Social Phobia is an excessive fear of ordinary social interactions such as meeting new people and talking with them. It is a very common problem, and causes much unhappiness because human beings are naturally social creatures, so we feel something essential is missing from our lives if we cannot relate easily to other people.
In my experience of helping people overcome this problem, it is mainly based on the person’s fantasies about what other people might be thinking about them. People with social phobia generally assume that other people dislike them, or would dislike them if they noticed them. The less they really know about another person, the more scope they have to fantasise about what the other person really thinks of them. Even in online conversations they worry excessively about peoples’ reactions to their comments, although they often don’t even know those peoples’ real names.
This belief that other people wouldn’t like them causes three common reactions, namely avoidance, aggression, and people-pleasing.
Most people with social phobia simply avoid any contact with other people, or at least with anyone whom they don’t already know. They don’t speak to them or make eye contact. They prefer interacting with machines or animals rather than people. They prefer supermarkets to small shops where the staff might engage them in conversation, but ideally they would shop online where they only need to interact with a machine.
Some other people are so sure that the other person will dislike them that they begin a conversation in an aggressive or offensive manner, so as to be “one up” on the other person from the beginning. Of course the other person will take this as an entirely unprovoked attack and will generally hit back, causing a vicious spiral of hostility.
Alternatively, they may make desperate efforts to be liked, by praising the other person, deferring to their wishes, and giving them their time, money, attention or sexual favours. This often has the opposite effect to what was intended, because other people find this behaviour sad or creepy or embarrassing. Alternatively they may “milk” the people-pleaser for all they’re worth.
I’ve discussed HERE about how phobias generally develop.
Generally social phobia begins with an unpleasant experience or series of experiences in early childhood, probably in school which is the child’s first experience of mixing outside of the family. Children can be bullied for anything at all that singles them out from other kids, often something extremely trivial. It doesn’t actually matter what the difference is, because once bullying begins it has a life of its own. It only takes one assertive child to start the bullying. Suppose Jimmy starts to bully Tommy. Billy is afraid of Jimmy and fears Jimmy will start on him next. So Billy joins in the bullying of Tommy so that Tommy will continue in the victim role instead. Boys’ bullying tends to be physical, whereas girls’ bullying is generally more psychological, through spiteful remarks, and is even more damaging.

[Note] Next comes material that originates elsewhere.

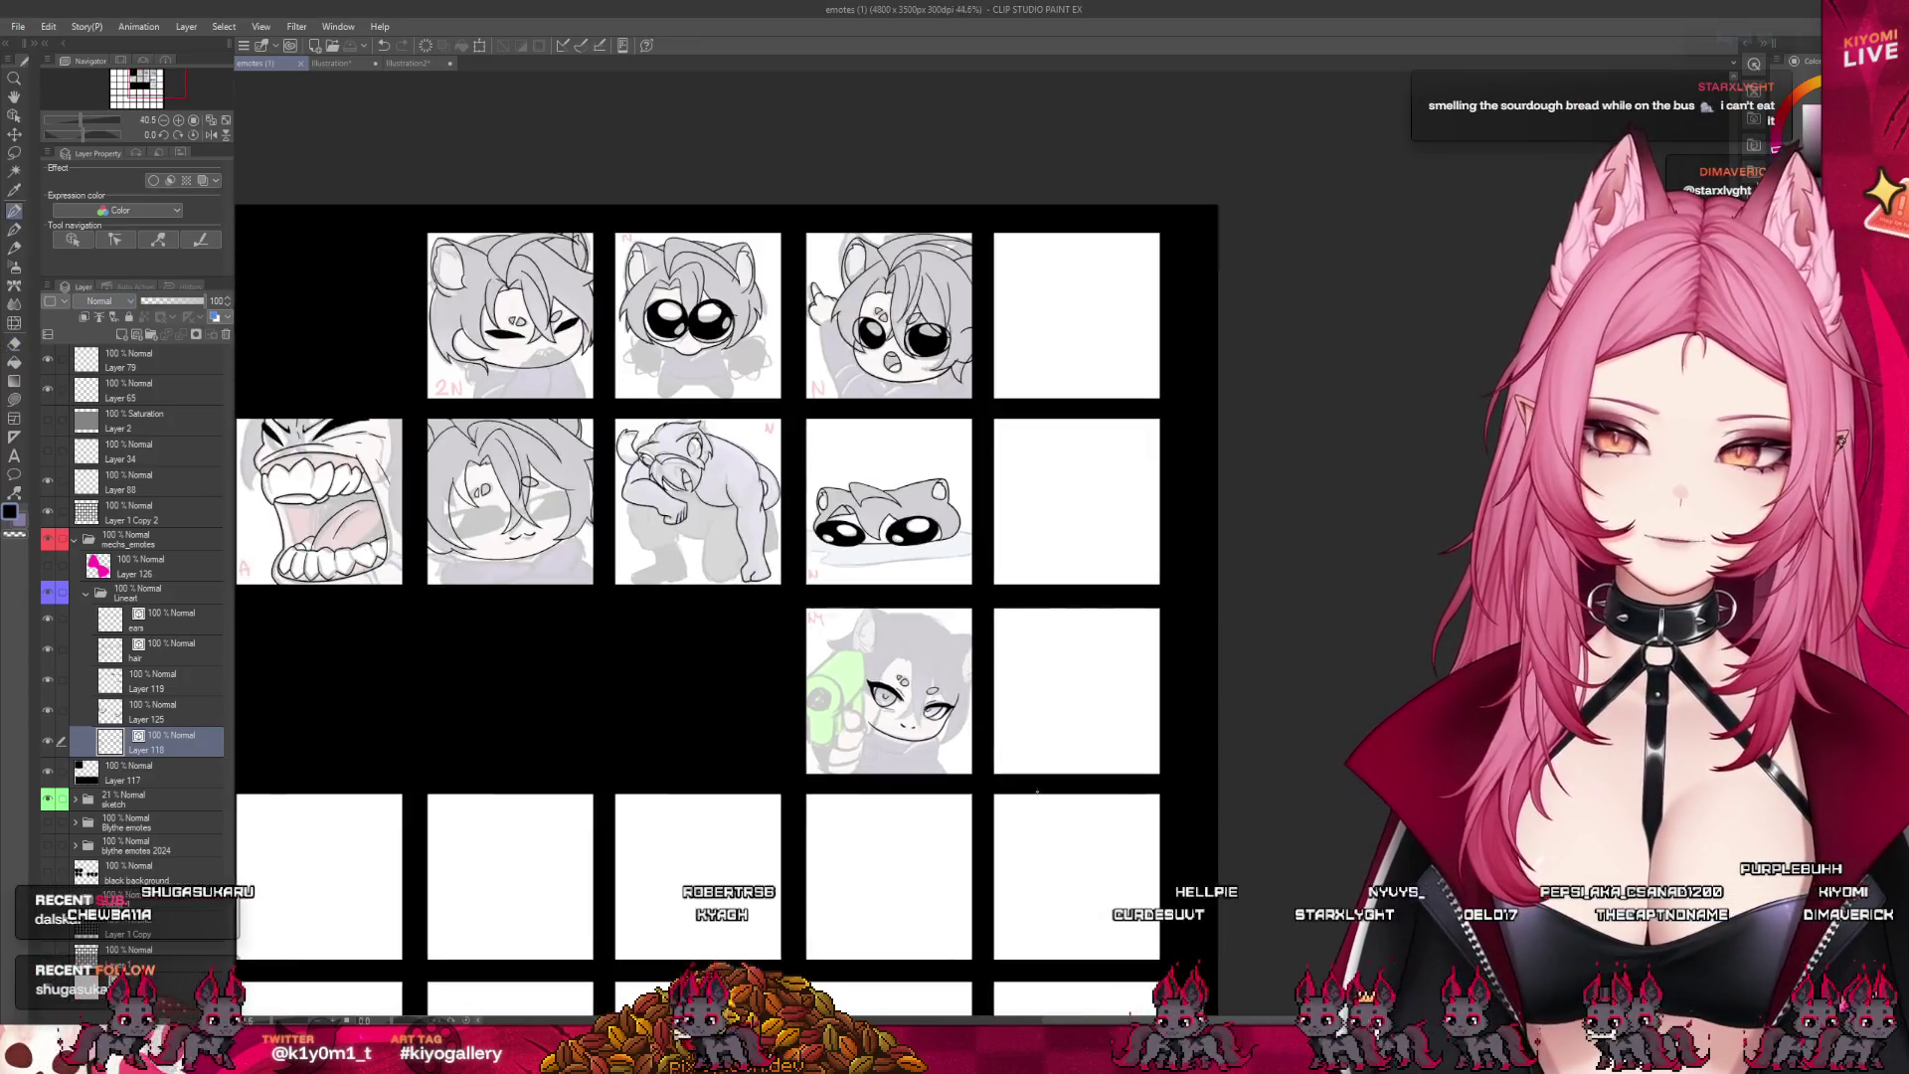
scroll(948, 701, "up", 4)
left_click(159, 711)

People with long-standing social phobia never get much practice in handling disagreements, criticism, rudeness, or even normal conversation and joking, because they find all these interactions threatening and avoid them if at all possible. They may not even know whether someone is joking in a friendly way or whether they’re deliberately being rude.
Because they never speak up for themselves, other people get used to ignoring them or making them the target of jokes, not knowing how hurtful this is. If the person ever stands up for themselves their friends or work colleagues will still tend to discount what they’re saying. They will tell each other “he’s in a mood” or “she is having PMT.” This avoids them having to change their behaviour towards the other person.

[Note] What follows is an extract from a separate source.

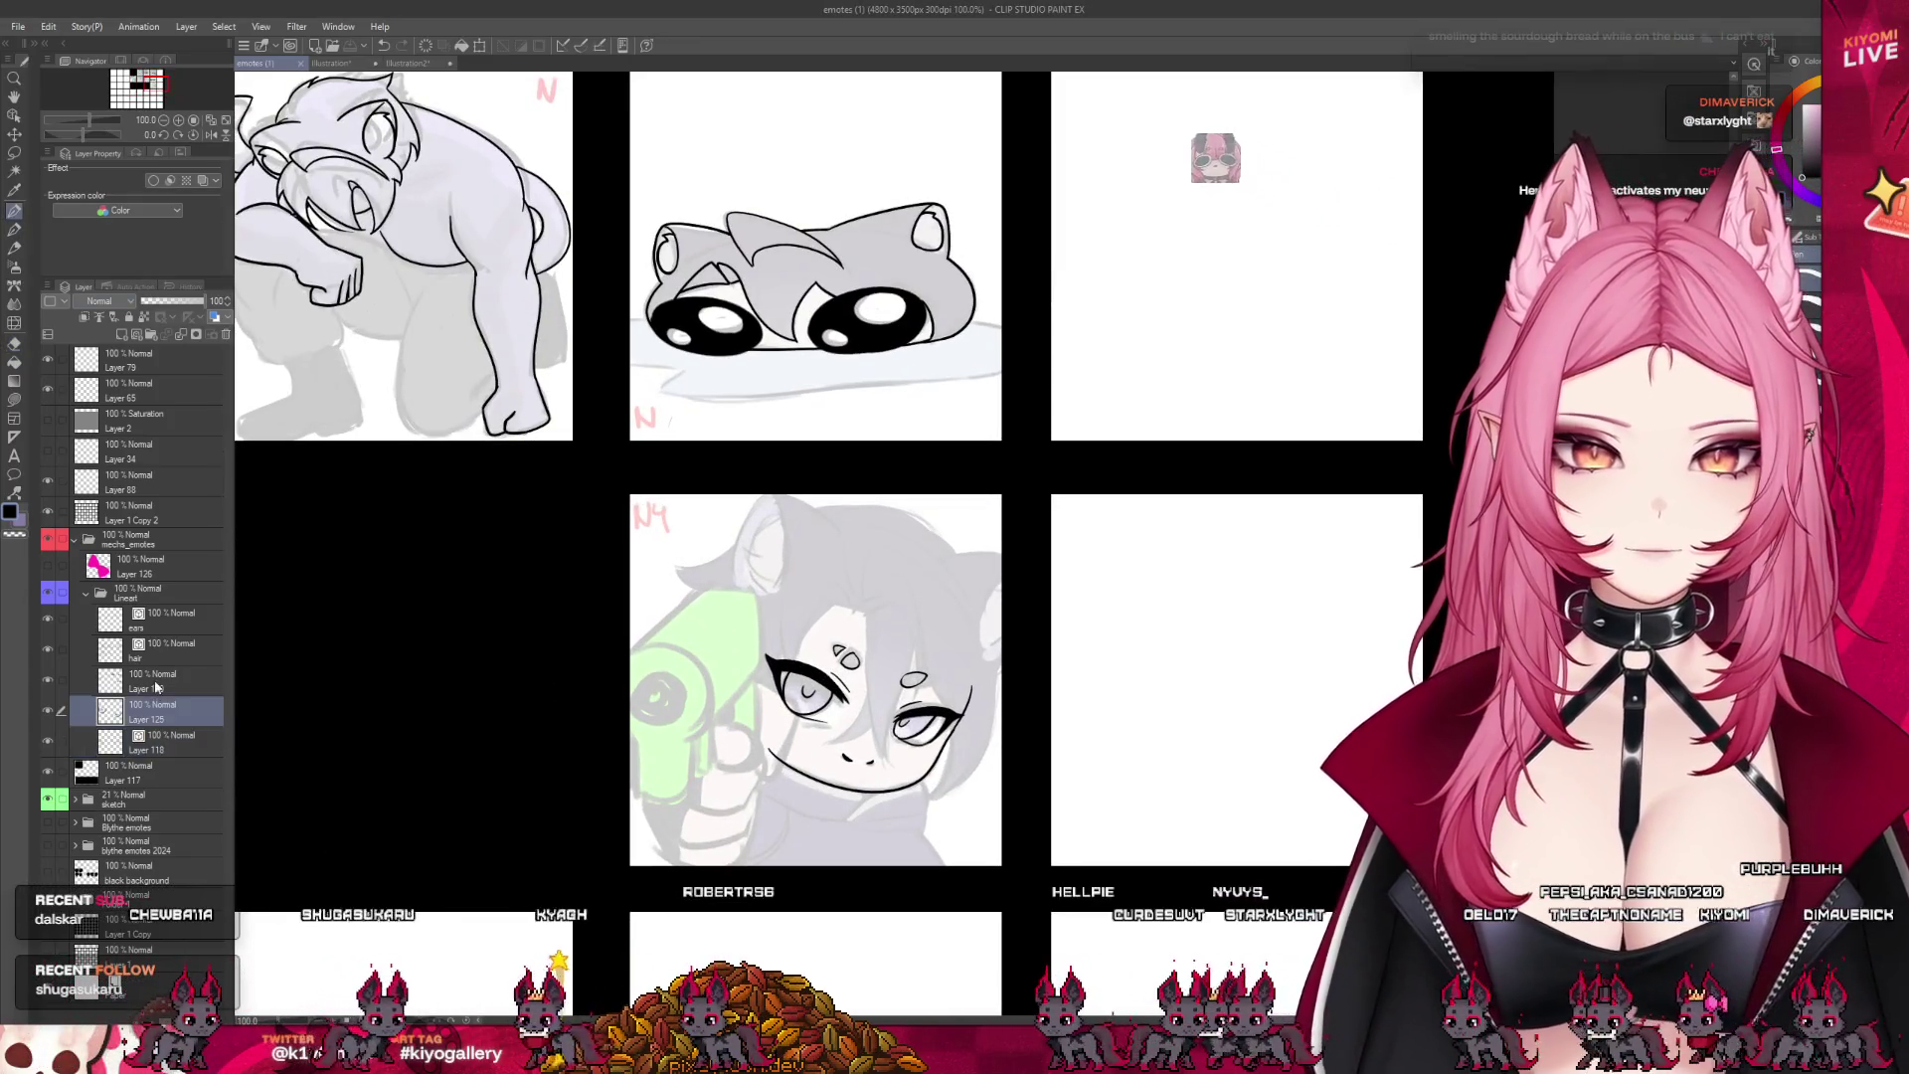
- Select the hair layer and flip the canvas view horizontally in the Navigator
left_click(159, 650)
scroll(879, 594, "up", 2)
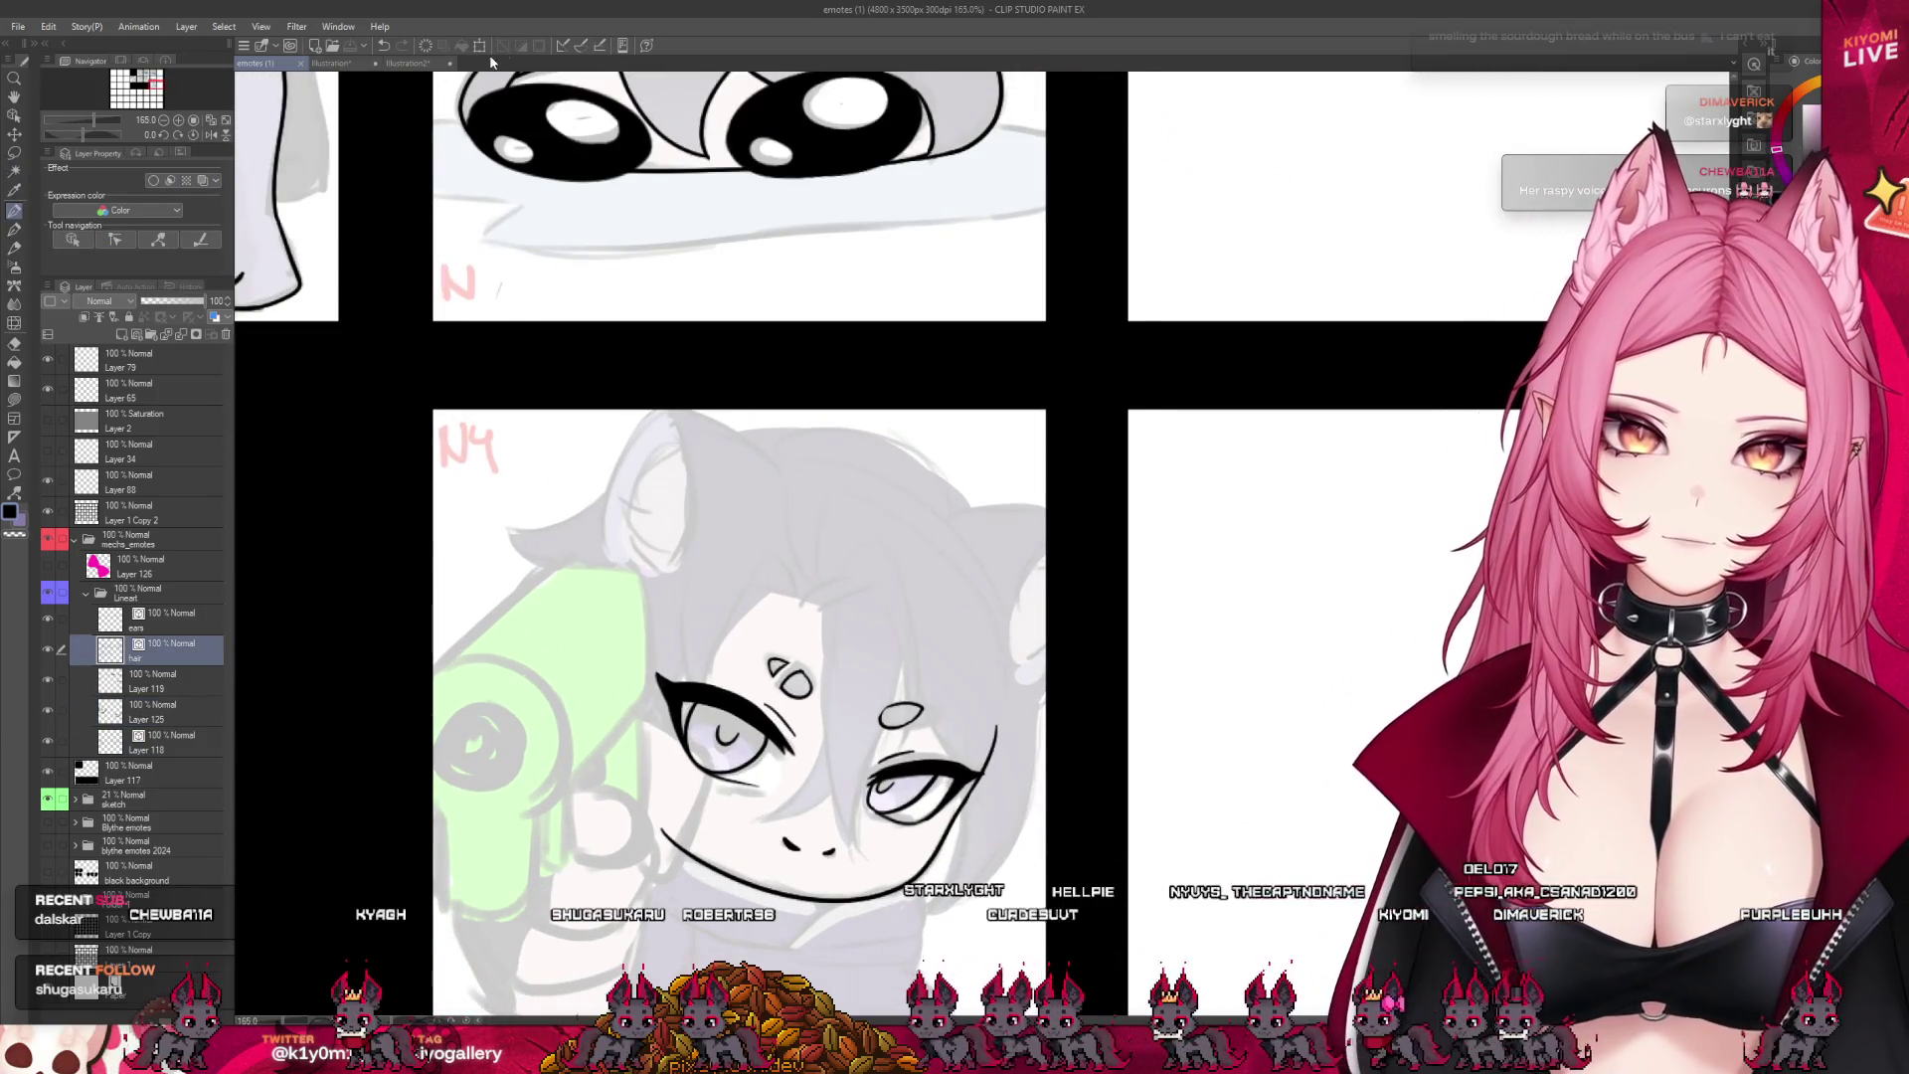
left_click(218, 136)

There’s more information HERE about the methods which I used to help people overcome phobias. The main focus of treatment for people suffering from social phobia is to “defuse” their excessive fear of people thinking badly of them. We must also deal with that part of their subconscious mind which has tried to protect them by keeping them away from anybody who could possibly distress them. If the client can remember specific incidents in childhood which have caused the problem, then this can be addressed by going back to that time in hypnotic trance and seeing it from an adult viewpoint. (This is not the same as regression where the client experiences the past event as if they were back there as a child. Regression can be much more distressing for the client, which is why I don’t normally use it).

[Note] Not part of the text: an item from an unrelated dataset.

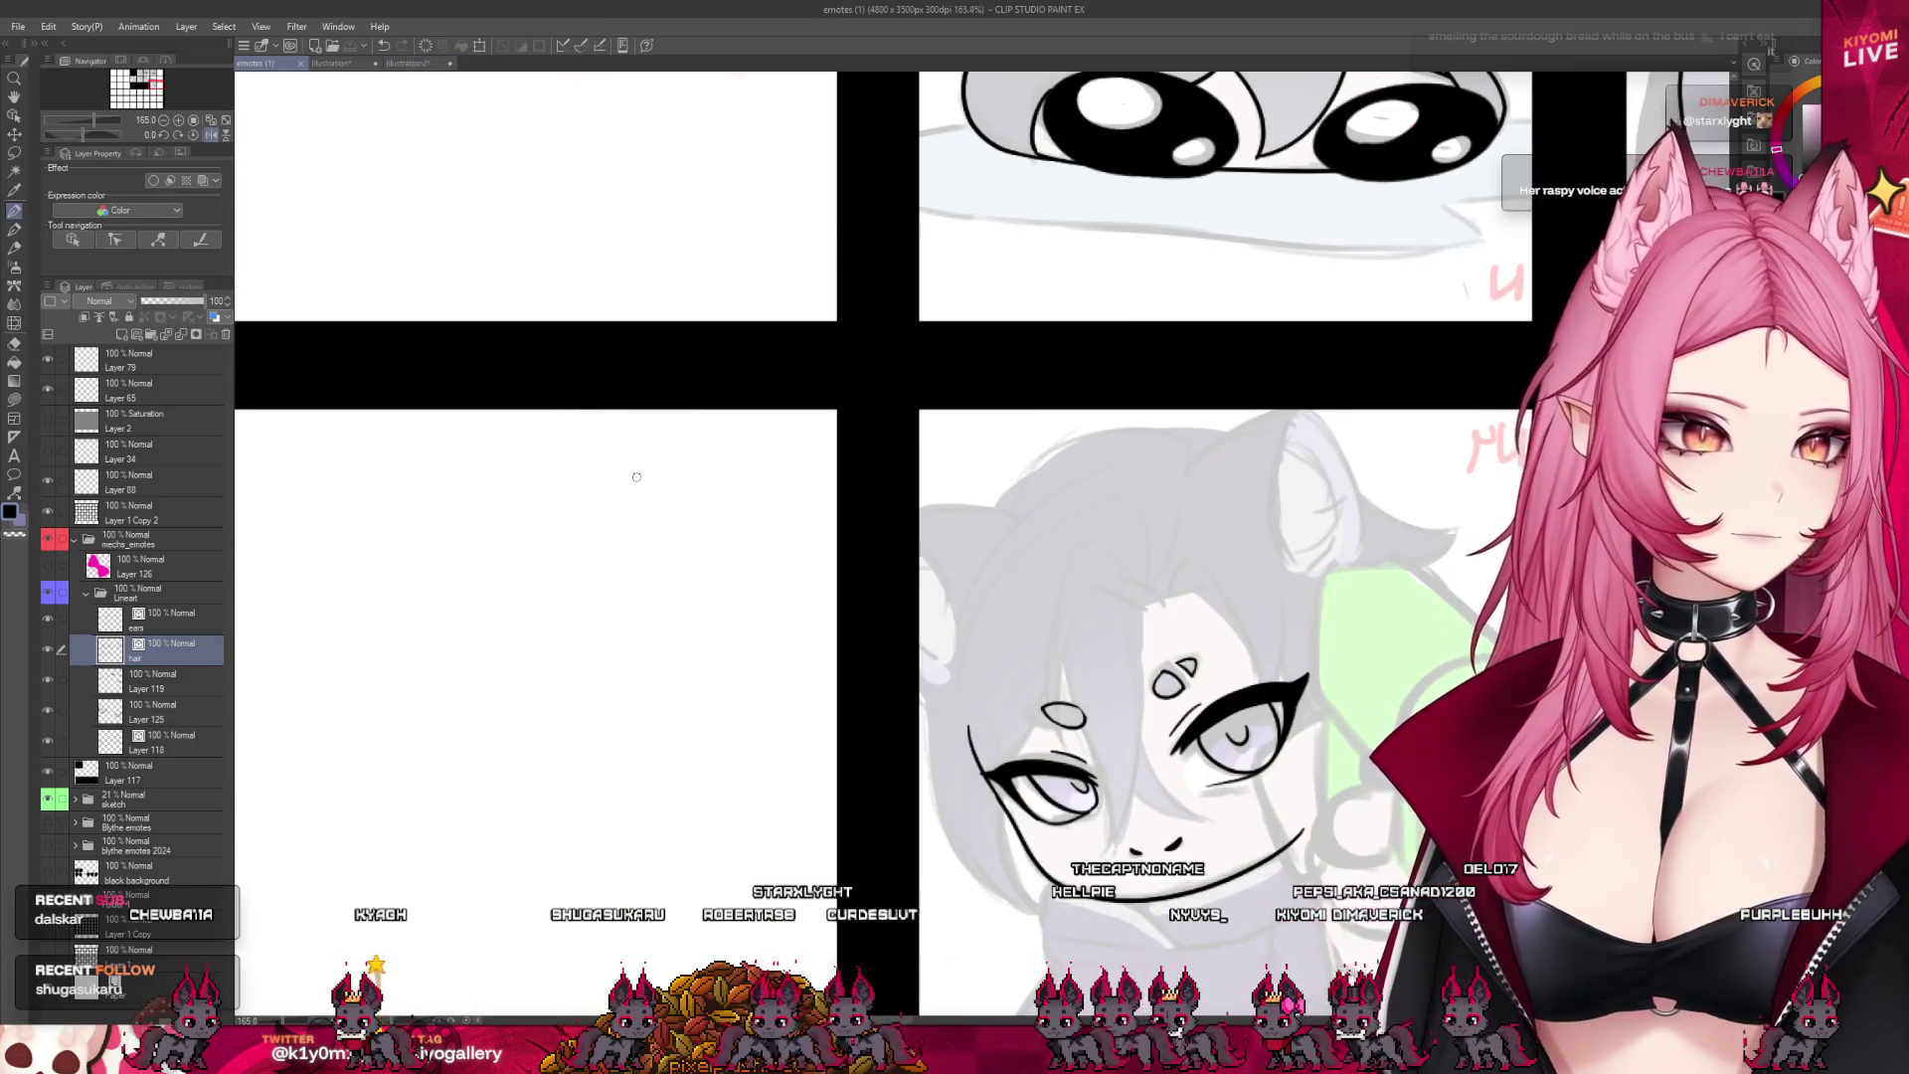
scroll(636, 478, "down", 3)
scroll(1022, 468, "up", 3)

By the way, social phobia is not the same as being an “introvert.” An introvert is simply a person who is comfortable in their own company and who has less need for other peoples’ company than the outgoing type or “extrovert.” An introvert can handle other people perfectly well. She doesn’t have a desperate need to be around them all the time. Introvert and Extrovert are like two ends of a scale. Most of us are in the middle, and may be a bit extrovert or a bit more introvert depending on our mood and other factors.